WHAT THE TASK REQUIRES: Rewrite the records from their start through the line containing "picture [31, 374, 1084, 698]", swapping "Identify" for "Find" and leaving everything else unchanged.

Layout element entries:
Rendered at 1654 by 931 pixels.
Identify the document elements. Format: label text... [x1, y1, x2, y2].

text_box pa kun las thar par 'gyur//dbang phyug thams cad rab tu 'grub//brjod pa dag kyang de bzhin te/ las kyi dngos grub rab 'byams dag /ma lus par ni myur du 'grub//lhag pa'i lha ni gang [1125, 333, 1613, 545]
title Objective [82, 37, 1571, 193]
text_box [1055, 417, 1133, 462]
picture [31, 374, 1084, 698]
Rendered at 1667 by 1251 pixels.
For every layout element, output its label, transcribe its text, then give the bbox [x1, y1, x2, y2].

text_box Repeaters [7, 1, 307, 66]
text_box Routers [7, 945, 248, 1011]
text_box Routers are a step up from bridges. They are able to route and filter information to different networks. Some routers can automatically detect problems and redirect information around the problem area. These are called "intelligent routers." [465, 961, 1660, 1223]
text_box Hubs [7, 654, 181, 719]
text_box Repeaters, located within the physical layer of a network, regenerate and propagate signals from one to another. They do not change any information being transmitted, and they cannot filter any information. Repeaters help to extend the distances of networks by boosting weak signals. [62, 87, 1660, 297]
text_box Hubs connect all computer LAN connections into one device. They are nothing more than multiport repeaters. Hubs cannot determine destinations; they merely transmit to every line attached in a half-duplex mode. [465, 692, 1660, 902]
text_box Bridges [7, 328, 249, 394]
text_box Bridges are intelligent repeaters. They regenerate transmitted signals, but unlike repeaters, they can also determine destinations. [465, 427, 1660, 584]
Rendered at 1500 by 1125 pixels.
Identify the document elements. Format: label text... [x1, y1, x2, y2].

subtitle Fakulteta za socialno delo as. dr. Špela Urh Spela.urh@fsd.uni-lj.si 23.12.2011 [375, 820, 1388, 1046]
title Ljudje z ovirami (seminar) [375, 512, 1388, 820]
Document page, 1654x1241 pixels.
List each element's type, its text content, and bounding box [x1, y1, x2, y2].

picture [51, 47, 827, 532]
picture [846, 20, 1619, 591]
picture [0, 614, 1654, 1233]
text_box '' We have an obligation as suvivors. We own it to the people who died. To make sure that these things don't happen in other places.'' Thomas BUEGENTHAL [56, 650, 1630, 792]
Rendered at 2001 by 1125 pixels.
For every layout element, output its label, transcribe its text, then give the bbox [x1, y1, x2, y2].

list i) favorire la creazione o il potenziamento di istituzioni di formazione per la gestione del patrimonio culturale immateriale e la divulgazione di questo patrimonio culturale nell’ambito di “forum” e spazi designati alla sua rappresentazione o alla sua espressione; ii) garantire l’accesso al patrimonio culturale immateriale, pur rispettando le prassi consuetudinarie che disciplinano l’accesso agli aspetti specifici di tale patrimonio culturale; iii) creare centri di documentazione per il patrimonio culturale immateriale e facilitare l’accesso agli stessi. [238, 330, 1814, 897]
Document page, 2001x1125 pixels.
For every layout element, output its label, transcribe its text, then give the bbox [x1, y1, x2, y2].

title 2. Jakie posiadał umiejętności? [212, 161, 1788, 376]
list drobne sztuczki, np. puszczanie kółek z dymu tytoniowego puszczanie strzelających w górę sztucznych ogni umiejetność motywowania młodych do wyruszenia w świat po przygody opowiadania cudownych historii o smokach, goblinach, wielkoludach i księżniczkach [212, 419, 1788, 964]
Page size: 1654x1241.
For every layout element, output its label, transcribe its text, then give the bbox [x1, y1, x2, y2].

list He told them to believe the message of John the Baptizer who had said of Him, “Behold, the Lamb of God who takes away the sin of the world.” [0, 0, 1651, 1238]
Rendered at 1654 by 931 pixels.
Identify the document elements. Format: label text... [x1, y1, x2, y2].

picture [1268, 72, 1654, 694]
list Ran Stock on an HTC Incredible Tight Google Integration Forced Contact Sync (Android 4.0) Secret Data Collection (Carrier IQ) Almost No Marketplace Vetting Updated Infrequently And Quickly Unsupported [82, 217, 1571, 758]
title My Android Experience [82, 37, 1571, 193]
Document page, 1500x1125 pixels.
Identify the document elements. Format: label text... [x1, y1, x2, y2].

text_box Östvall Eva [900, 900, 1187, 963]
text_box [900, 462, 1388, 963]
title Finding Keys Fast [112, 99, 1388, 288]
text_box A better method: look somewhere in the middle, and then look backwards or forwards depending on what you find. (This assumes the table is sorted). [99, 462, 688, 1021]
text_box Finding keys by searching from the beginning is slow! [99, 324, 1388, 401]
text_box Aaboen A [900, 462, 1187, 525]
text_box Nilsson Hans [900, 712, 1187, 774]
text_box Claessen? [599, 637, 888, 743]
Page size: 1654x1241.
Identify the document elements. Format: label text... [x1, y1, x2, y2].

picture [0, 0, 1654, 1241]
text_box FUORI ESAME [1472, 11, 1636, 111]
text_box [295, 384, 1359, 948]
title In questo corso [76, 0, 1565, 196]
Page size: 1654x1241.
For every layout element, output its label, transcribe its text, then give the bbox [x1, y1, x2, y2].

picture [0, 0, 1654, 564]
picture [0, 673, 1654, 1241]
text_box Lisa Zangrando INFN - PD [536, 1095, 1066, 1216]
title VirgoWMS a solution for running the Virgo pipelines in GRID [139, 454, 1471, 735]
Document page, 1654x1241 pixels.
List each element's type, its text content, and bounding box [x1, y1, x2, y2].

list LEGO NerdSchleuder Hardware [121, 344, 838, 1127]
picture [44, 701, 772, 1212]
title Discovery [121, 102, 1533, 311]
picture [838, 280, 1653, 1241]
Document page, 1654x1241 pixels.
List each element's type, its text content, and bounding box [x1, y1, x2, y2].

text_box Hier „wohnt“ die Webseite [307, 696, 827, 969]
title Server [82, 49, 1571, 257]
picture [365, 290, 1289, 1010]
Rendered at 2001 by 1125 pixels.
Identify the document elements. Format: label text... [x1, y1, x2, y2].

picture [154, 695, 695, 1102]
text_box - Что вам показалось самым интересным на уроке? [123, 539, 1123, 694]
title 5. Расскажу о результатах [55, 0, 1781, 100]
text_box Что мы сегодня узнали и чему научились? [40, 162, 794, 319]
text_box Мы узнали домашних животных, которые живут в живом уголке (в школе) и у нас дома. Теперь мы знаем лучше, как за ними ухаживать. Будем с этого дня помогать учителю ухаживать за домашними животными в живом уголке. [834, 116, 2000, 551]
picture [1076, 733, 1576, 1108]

FULL ANSWER:
Rendered at 1654 by 931 pixels.
Find the document elements. Format: label text... [x1, y1, x2, y2].

text_box pa kun las thar par 'gyur//dbang phyug thams cad rab tu 'grub//brjod pa dag kyang de bzhin te/ las kyi dngos grub rab 'byams dag /ma lus par ni myur du 'grub//lhag pa'i lha ni gang [1125, 333, 1613, 545]
title Objective [82, 37, 1571, 193]
text_box [1055, 417, 1133, 462]
picture [31, 374, 1084, 698]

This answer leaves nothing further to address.